Tour item: Click on Tools -> Security Advisories. Click into one (blue link); explore.
This should be self-explanatory.
Create a QoS Policy
Tour item: Let’s take a quick look at how DNAC can be used to configure QoS. This is potentially a major simplification of specifying QoS policy and a huge labor-saving feature! NetCraftsmen has been using it for deployments. Unlike humans, DNAC doesn’t get bored pushing configlets out, and doesn’t lose lines out of what was supposed to be configured.
Note below that this is the sort of thing Cisco describes as “Intent-Based.” You tell DNAC what your policy wishes are, and it handles the details of pushing that out in the CLI that various types of devices understand.
Click on Policy -> Application.
Then choose Actions -> Edit.
The three empty shaded rectangles are your policy for QoS. Click on Unassigned at the bottom to view application classes.
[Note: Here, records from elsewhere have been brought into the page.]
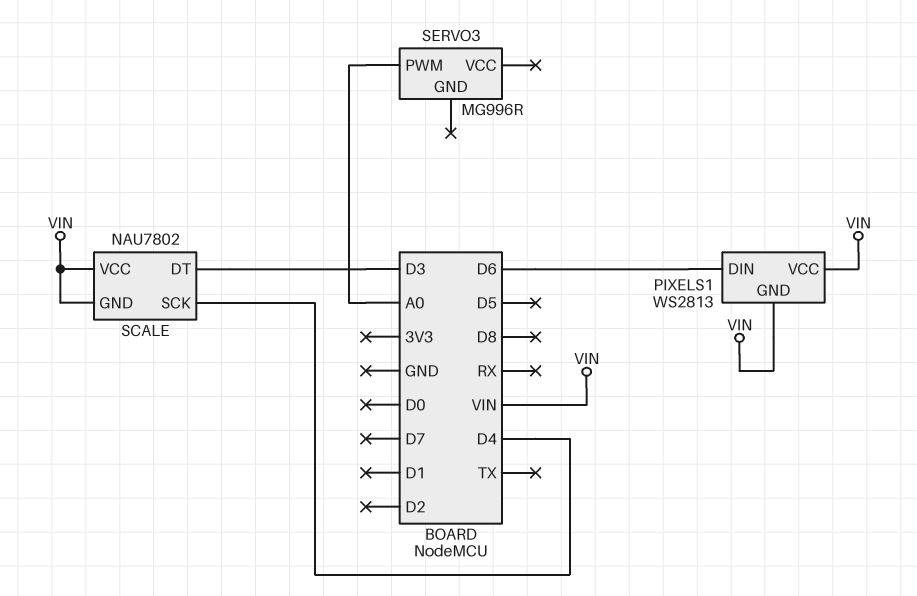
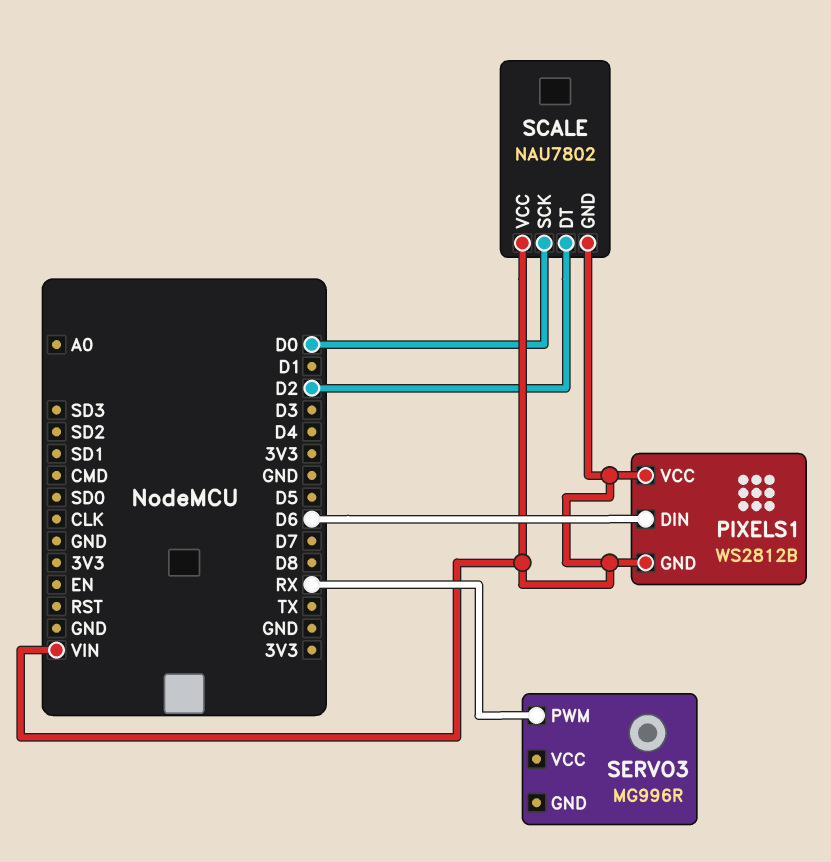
PIXELS1: WS2813 -> WS2812B
SCALE pin DT: D3 -> D2
SCALE pin SCK: D4 -> D0
SERVO3 pin PWM: A0 -> RX

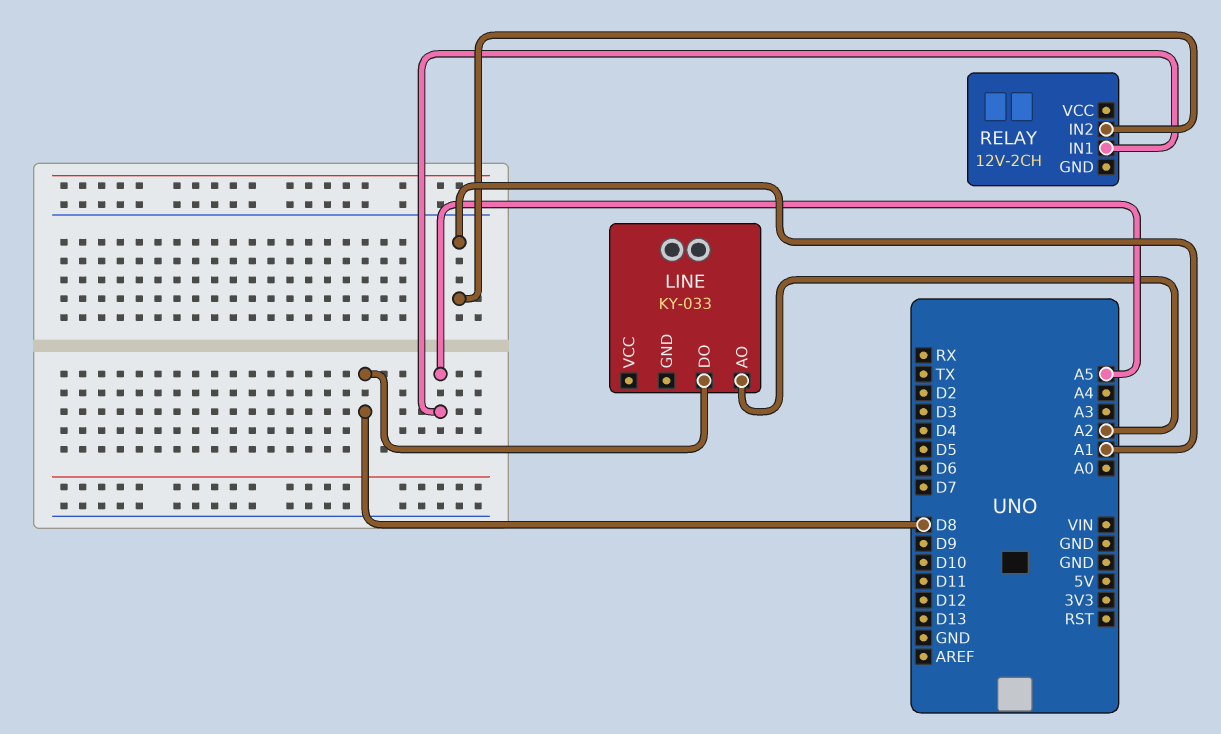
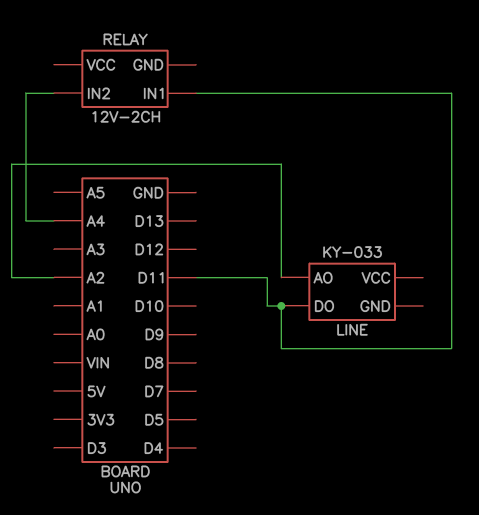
LINE pin DO: D8 -> D11
RELAY pin IN1: A5 -> D11
RELAY pin IN2: A1 -> A4

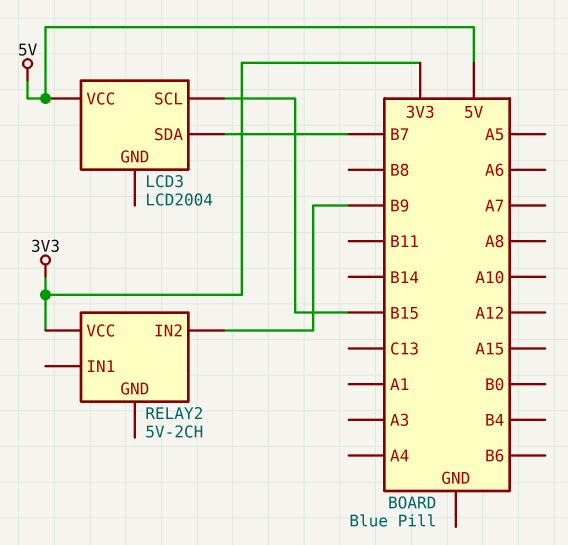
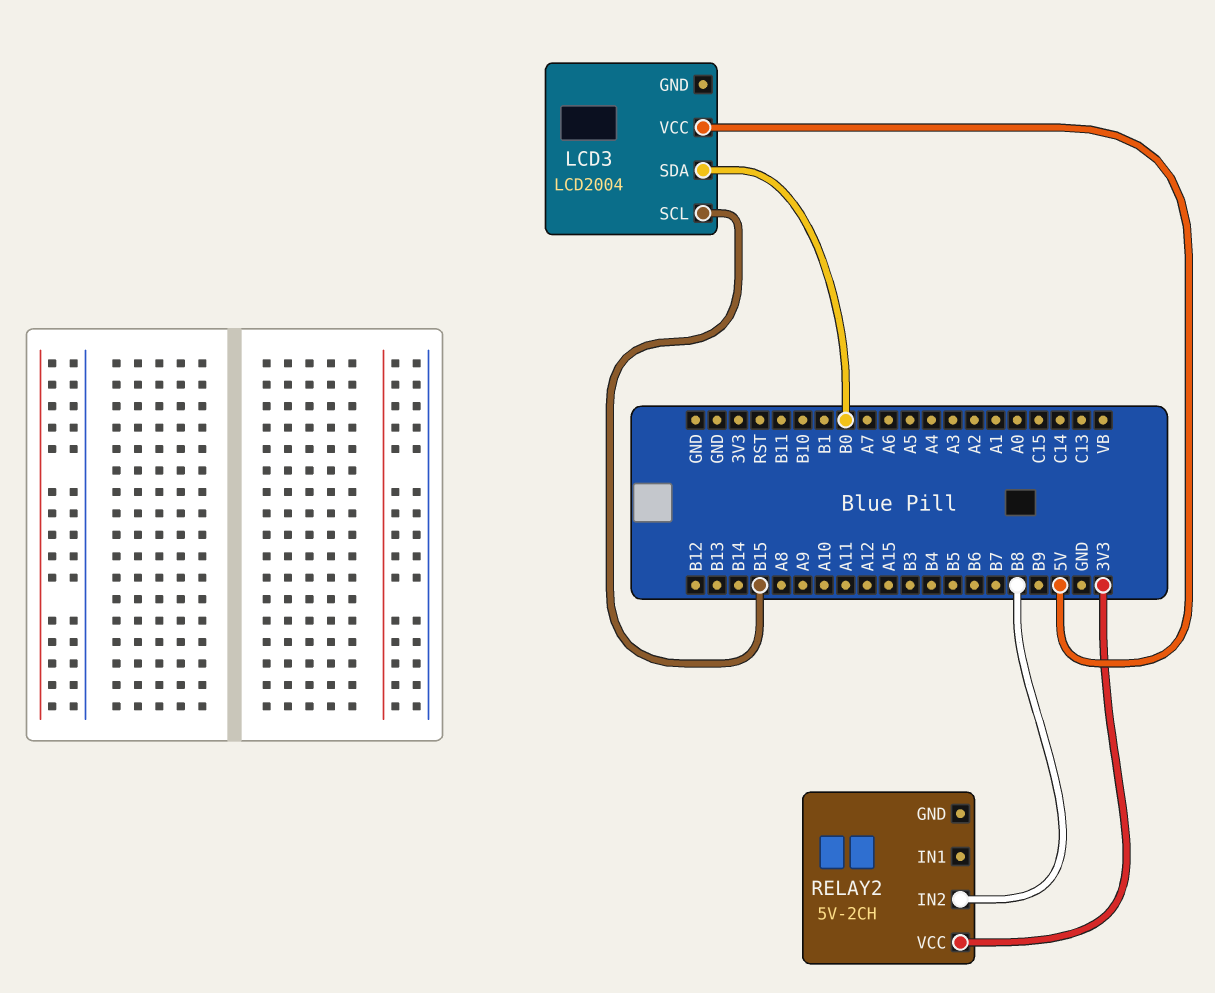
LCD3 pin SDA: B7 -> B0
RELAY2 pin IN2: B9 -> B8

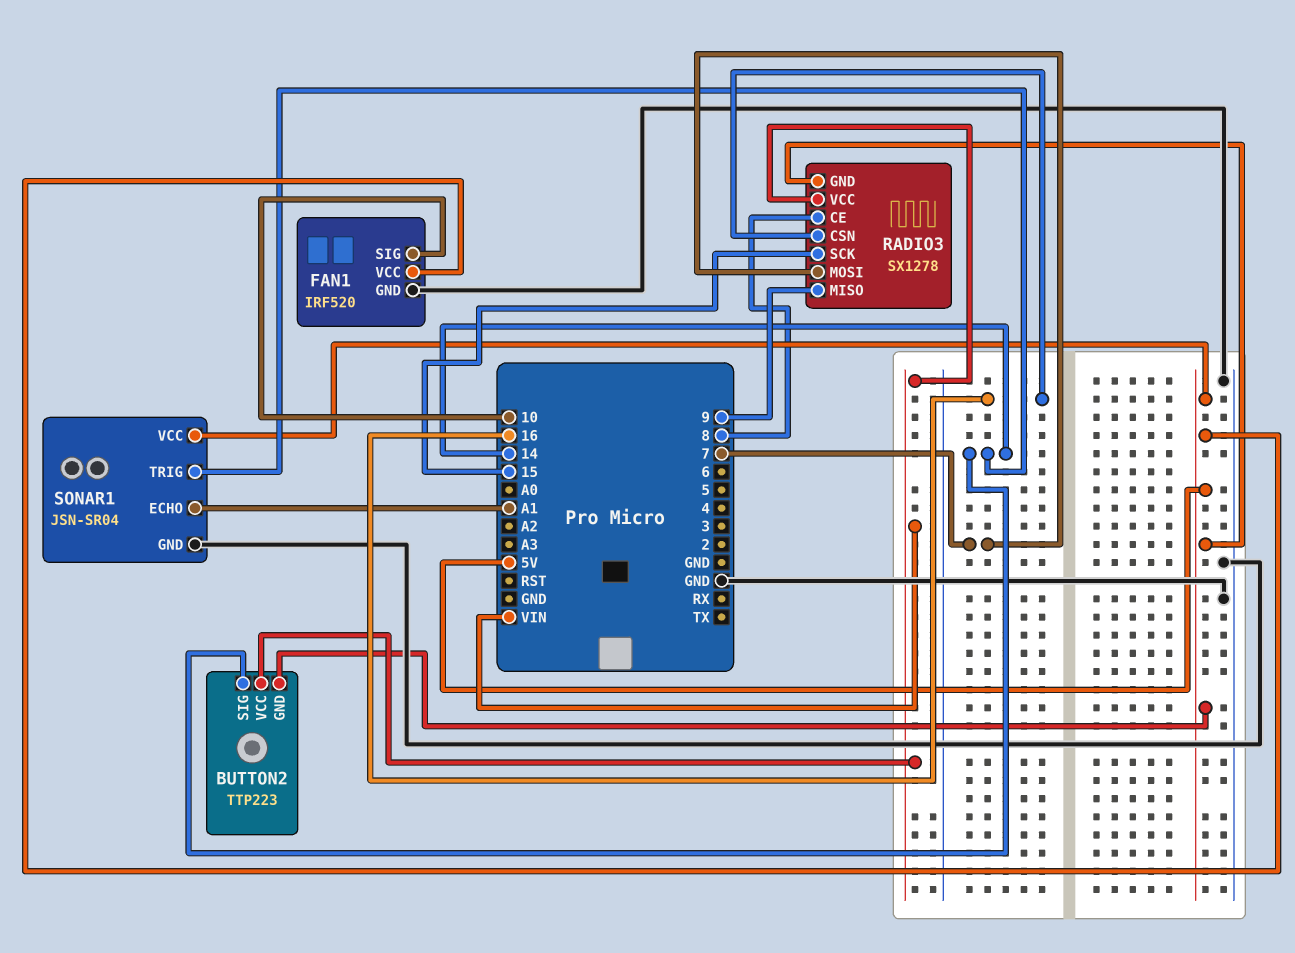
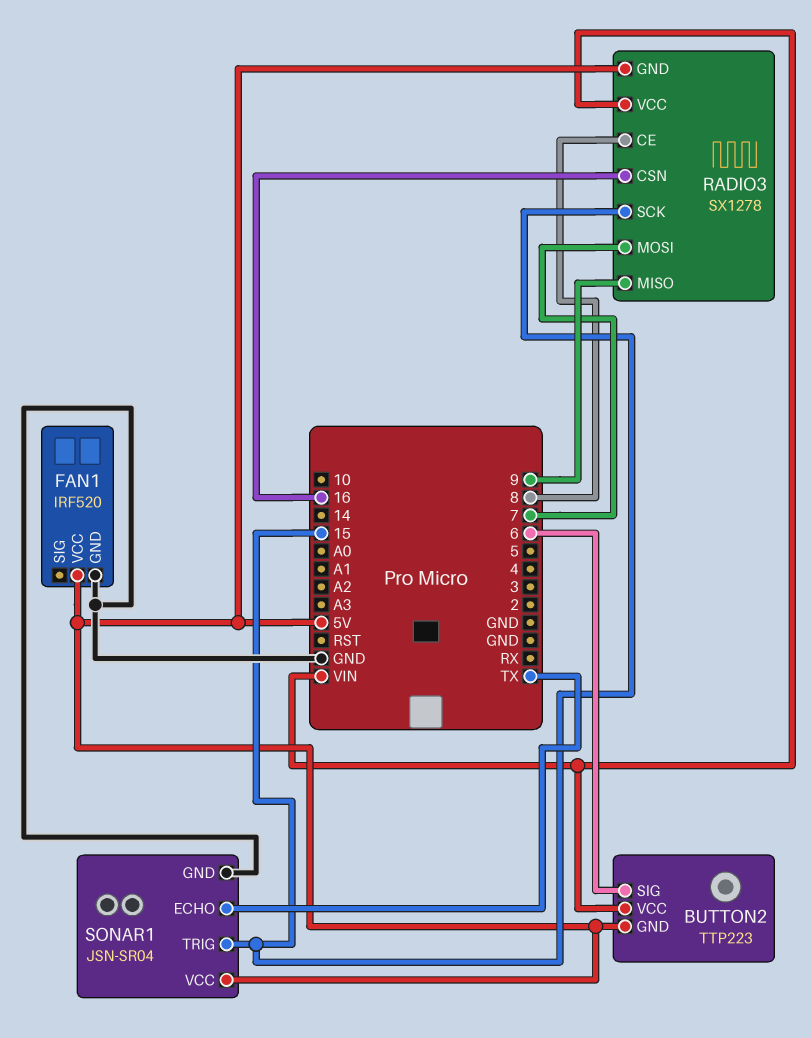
BUTTON2 pin SIG: 14 -> 6
FAN1 pin SIG: 10 -> none
SONAR1 pin ECHO: A1 -> TX
SONAR1 pin TRIG: 14 -> 15

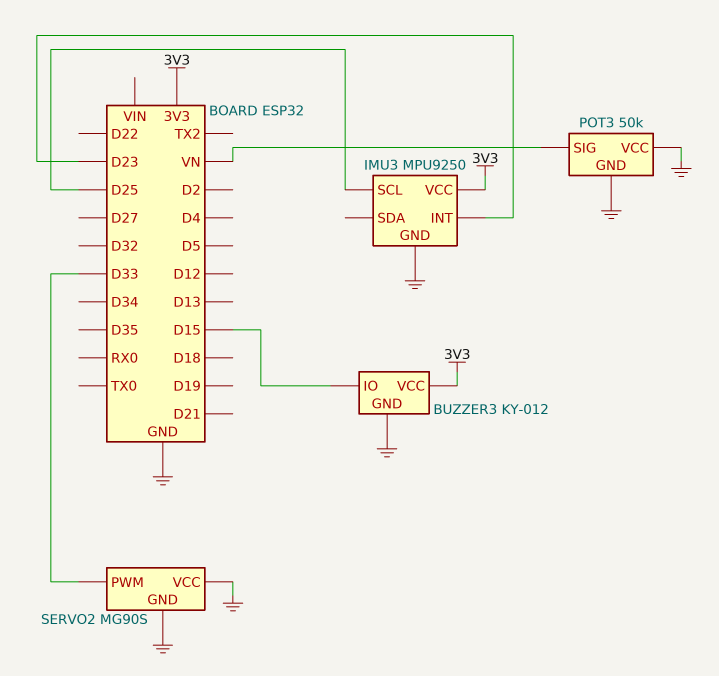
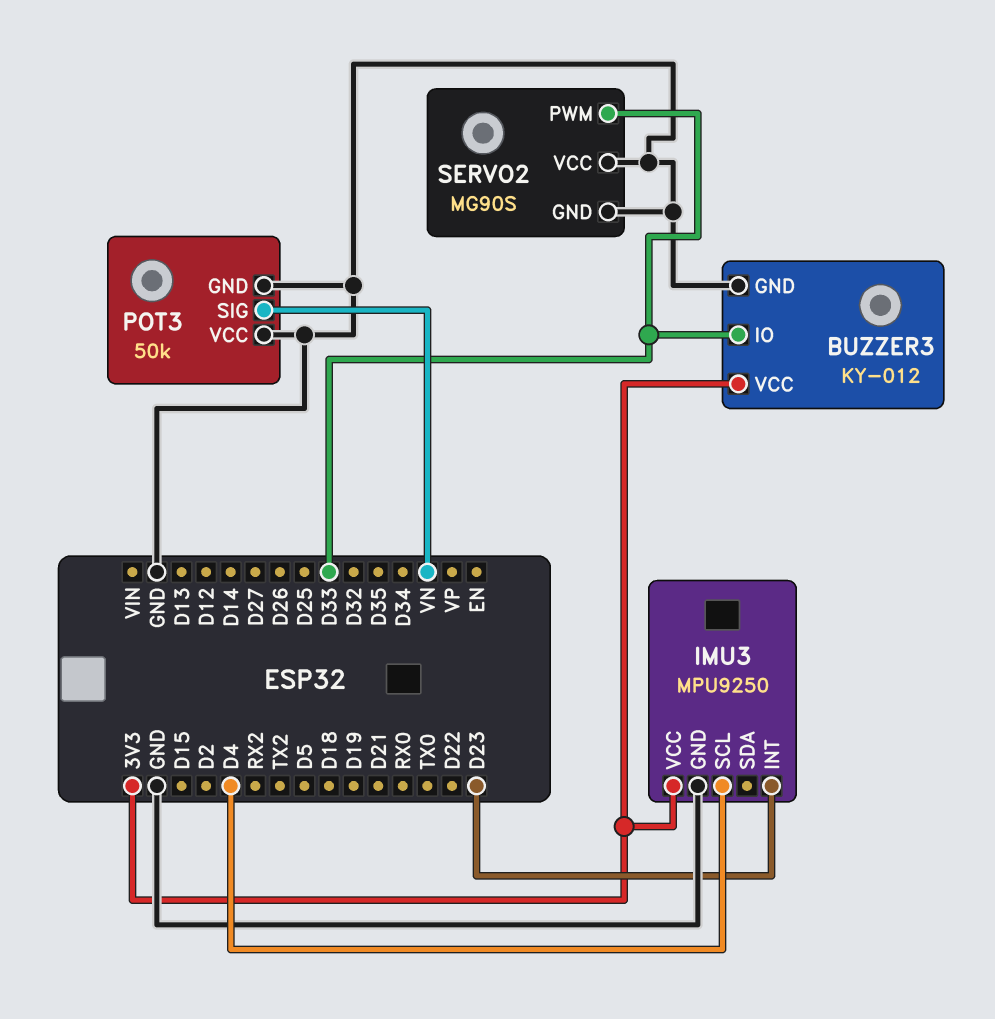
BUZZER3 pin IO: D15 -> D33
IMU3 pin SCL: D25 -> D4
Scroll down to see the application classes at the bottom better.
You can create a QoS policy by dragging and dropping traffic classes (at the bottom) to one of the three categories. The Deploy button is how you would push the policy out to devices. Note that you do not have to do with the many details of different QoS configuration commands on different device types!
You might also click on the ‘+’ sign – that’s how you add custom applications that are on your network.
All in all, this is a much easier way to do QoS than building and pushing per-device type QoS configurations!! And it apparently works with older devices such as Cat3850, 4500X, etc. And Nexus 7K. (But not N9K the last time I looked.)
Click on Queuing Profiles. This shows your QoS class percentages: what percentage of the available bandwidth is allocated to each class.
The drop-down menu (it says “Bandwidth Values”) on the right also lets you see/change which class is using which DSCP value. (I’d prefer to be able to see the DSCP value assignments on the first of the two screens, as well, as a reminder of the current settings.)
I will note here that you still should probably have some idea of how QoS works, but this GUI-driven approach greatly simplifies creating a QoS policy and deploying it.
To see if your device/code version is supported for QoS and other DNAC functions, you can check the supported list (“Compatibility Information”) for device types and code versions. See https://www.cisco.com/c/en/us/support/cloud-systems-management/dna-center/products-device-support-tables-list.html
At this point, you should have gotten a little more comfortable with the DNAC GUI and seen that it provides data to help you operate your network. You’ve seen that DNAC can show you a network diagram, by site or group of sites, hierarchically. It shows health problems, codes security items, and lets you configure (provision) QoS.
We’ll see further capabilities and details as we get deeper into our tour.